Although the series was inspired by his conversation with Zukoski, James said he believes a project of this nature would have eventually developed regardless. In addition to “Tommy Talks,” Marshall staff and faculty were already participating in webinars focused on connecting businesses with prompt solutions such as navigating issues with the global supply chain and handling remote teams’ communication.
James added that many Marshall faculty were later willing to contribute to the webinar series by helping organize the online events and inviting experts to discuss relevant issues.
“Universities have a reputation in academics of being sort of in an ivory tower and not really trying to connect with the rest of the world,” James said. “This situation has been a great opportunity to demonstrate that our faculty … have incredible expertise that can be translated into real-world solutions for real-world problems.”
To spread word of the new series, an email was sent to Marshall students, alumni, the Marshall Board of Leaders, the Marshall Corporate Advisory Board — which comprises senior level executives of large corporations across the world — and donors. Alexandre said that even though they did not initially have enough people dedicated to help create the webinars, many, including information technology and communications departments, quickly jumped in to help implement the initiative.

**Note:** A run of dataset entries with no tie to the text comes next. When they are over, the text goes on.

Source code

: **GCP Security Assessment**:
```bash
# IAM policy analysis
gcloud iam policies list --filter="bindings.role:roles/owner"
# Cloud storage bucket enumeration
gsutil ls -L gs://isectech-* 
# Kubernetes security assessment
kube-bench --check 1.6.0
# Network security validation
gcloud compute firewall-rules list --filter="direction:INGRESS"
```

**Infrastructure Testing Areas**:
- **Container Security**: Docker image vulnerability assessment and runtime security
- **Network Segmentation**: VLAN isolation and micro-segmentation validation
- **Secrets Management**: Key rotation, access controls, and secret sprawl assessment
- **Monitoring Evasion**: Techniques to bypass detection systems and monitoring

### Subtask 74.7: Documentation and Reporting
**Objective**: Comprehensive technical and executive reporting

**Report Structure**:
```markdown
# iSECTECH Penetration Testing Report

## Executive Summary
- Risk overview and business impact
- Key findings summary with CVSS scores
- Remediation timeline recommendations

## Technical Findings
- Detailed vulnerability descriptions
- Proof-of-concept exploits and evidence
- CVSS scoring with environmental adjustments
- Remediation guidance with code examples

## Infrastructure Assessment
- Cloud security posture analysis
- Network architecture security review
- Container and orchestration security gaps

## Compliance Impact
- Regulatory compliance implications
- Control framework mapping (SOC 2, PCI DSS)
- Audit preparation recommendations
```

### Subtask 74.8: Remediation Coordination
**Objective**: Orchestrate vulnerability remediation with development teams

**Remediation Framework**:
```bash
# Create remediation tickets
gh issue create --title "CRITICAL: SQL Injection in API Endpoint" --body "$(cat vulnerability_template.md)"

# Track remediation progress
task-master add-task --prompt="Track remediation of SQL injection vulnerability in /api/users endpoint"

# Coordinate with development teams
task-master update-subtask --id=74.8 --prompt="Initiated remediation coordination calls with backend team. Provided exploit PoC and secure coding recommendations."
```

Alexandre also said webinar topics often stem from the experiences of the webinars’ hosts, attendees or people that have contacted her directly about the webinar. Many attendees have detailed issues, such as tips on communicating effectively while working remotely, and seek ways to grow and improve their businesses.

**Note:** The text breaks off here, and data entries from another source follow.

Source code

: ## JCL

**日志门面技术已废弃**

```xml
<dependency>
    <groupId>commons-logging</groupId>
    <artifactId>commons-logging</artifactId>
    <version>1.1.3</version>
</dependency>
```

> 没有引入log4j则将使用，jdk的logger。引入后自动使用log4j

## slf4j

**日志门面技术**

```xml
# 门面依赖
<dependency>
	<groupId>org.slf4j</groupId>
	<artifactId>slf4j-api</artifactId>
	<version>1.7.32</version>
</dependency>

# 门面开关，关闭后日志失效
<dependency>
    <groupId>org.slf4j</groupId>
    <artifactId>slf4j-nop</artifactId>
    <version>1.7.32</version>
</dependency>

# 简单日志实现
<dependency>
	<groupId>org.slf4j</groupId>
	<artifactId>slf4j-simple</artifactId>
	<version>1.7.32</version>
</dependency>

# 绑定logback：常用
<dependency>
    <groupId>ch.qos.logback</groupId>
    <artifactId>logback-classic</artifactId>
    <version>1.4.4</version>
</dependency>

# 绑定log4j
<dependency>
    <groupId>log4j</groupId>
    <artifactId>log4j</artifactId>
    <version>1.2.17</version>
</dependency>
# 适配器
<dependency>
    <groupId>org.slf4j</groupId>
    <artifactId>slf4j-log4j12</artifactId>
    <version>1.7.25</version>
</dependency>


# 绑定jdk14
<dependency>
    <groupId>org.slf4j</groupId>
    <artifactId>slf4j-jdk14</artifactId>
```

The first webinar, “Monetary Resources Available to Small Businesses in Today’s COVID-19 Environment,” was held April 4. It covered recent tax law changes for small businesses and guided listeners through available support from the Small Business Administration, a federal agency that supports small businesses. Hosted by associate professor of clinical entrepreneurship Steve Mednick and accounting lecturer Greg Kling, the first webinar was announced via email 30 hours before it began, with a Zoom meeting capacity of 500 attendees. Drawing an attendance of more than 970 people worldwide, it prompted organizers to expand their future webinars’ capacity.
Grace Russak, a senior client strategist at The Bank of New York Mellon, attended the first webinar. She currently works with middle-market business owners and families on their personal investments and financial circumstances. During the pandemic, Russak said her clients primarily need assistance in navigating aid packages, which include stringent guidelines in both the application process and understanding terms of the loans.

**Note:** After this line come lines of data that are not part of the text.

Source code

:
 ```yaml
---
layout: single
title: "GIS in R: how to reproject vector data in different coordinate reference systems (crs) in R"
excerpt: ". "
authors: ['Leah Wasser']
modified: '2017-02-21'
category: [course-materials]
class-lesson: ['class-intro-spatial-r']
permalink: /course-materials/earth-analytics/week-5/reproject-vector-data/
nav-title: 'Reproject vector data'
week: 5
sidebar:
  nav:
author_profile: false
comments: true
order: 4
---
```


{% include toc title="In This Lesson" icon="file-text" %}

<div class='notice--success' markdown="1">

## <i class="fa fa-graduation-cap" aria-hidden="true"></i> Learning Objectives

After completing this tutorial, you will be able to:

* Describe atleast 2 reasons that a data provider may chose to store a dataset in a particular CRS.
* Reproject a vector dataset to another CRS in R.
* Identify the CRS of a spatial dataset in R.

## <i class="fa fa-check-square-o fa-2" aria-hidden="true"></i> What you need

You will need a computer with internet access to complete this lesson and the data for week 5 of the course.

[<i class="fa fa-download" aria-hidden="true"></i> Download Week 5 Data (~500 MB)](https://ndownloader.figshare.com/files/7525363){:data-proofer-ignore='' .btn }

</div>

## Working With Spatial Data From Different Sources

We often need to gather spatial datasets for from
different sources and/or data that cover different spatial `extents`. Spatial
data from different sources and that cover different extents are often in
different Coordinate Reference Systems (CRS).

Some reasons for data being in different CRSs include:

Russak, who attended other unaffiliated webinars and read material that would help her better assist clients during the pandemic, found Marshall’s webinar to be one of her most helpful sources.
“[The webinars] provided … important details to help understand the major components you needed to get started and how to do that,” Russak said. “You didn’t need the philosophy behind it so much. It was really a lot of nuts and bolts: how do you qualify, and how do you get it, and what’s the forgiveness portion.”
Even though the webinar series was created to help business owners navigate through the economic challenges of the pandemic, James said the webinar series will continue “long after this pandemic is over.”
“This pandemic is going to be with us for a while,” James said. “While that’s the case, we’ll probably be concentrating on that particular topic. But over time, my expectation is that the series will continue but evolve and broaden.”